A break in the war fatalism arrives in a surprising moment at the end of Part I. The wife of Tangor’s closest ally, psychiatrist Harkas Yen, goes into a harangue against the principal tool of warfare, the plane. Read this passage and remember that aerial adventures were one of the exciting horizons of the pulp magazines in the ‘teens and twenties:

Planes! The curse of the world. History tells us that when they were first perfected and men first flew in the air over Poloda, there was great rejoicing, and the men who perfected them were heaped with honors… Through them civilization was to be advanced hundreds of years; and what have they done? They have blasted civilization from nine-tenths of Poloda and stopped the advance in the other tenth. They have destroyed a hundred thousand cities and millions of people, and they have driven those who have survived underground, to live the lives of burrowing rodents. Planes! The curse of all times. I hate them. They have taken thirteen of my sons, and now they have taken my daughter.

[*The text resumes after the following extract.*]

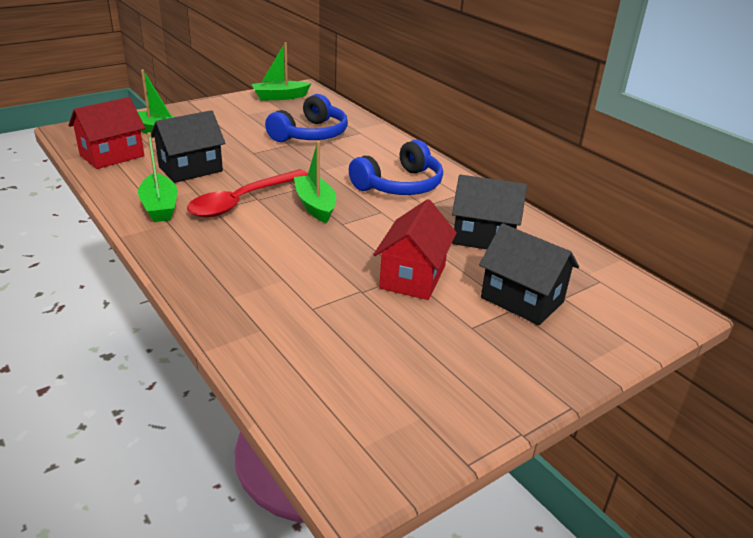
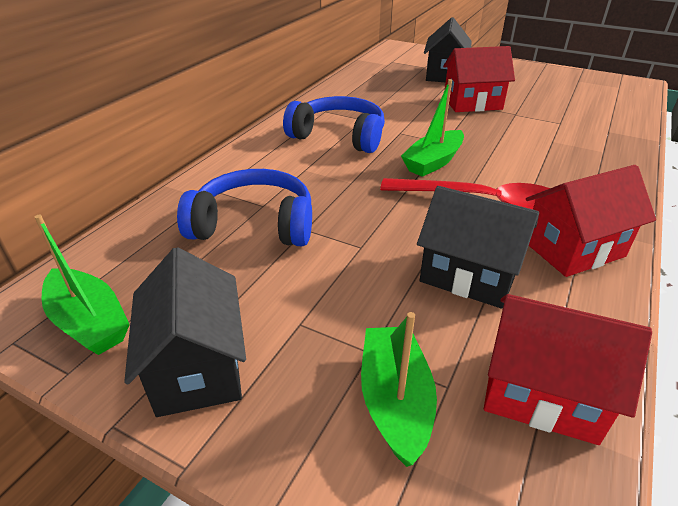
camera: 115 degrees left, 5 degrees up
green boat [138,132,177,222] -> red house [526,165,656,277]
black house [452,174,527,249] -> black house moved to [124,247,246,417]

Her husband interjects with the refrain, “It is war.” She retorts, “No, this is not war — it is rapine and murder.” This open sore of a moment doesn’t last long; the first part of the book concludes with the icy statement: “Listen! The sirens are sounding the general alarm.” The slaughter continues.

Part II shifts into an espionage story. The Unis Commissioner of War assigns Tangor the task of locating a Kapar power amplifier that may allow flight to other planets. Tangor pretends to be a traitor to Unis and travels to Kapara along with an actual traitor, the woman Morga Sagra. After the almost plotless first half, this premise sounds like a basis for a standard pulp thriller. But Burroughs still doesn’t allow the story to turn toward lighter adventure. As soon as Tangor arrives in Kapara, his mission collapses when the secret police capture him and dump him into a gulag.

There’s no pulp action in Part II, but “Tangor Returns” generates suspense because the protagonist is trapped in a setting of constant surveillance and paranoia. Tangor gives readers a street-level look at life in the Stalinist society of Kapara. There are shades of the satire on fascism Burroughs used in Carson of Venus, but the analogy is less broad and with little humorous commentary, making it more frightening. Kapar society is grotesque and scary, and there’s nothing Tangor can do to fight against it. He cannot rescue his one ally, the decent man Horthal Wend, whose own son turns him over to the Zabo, the Kapar secret police. Horthal Wend vanishes, and Tangor never sees him again — similar to the political vanishings happening every day in Europe at the time. Tangor escapes at the end of Part II with no heroic flourish. He retrieves the power amplifier, but it’s not a weapon that can turn the tide of war in favor of Unis. It’s a tool for the Unisans to leave their ruined planet and find peace on another world. It’s the only option that makes sense on hero-less Poloda.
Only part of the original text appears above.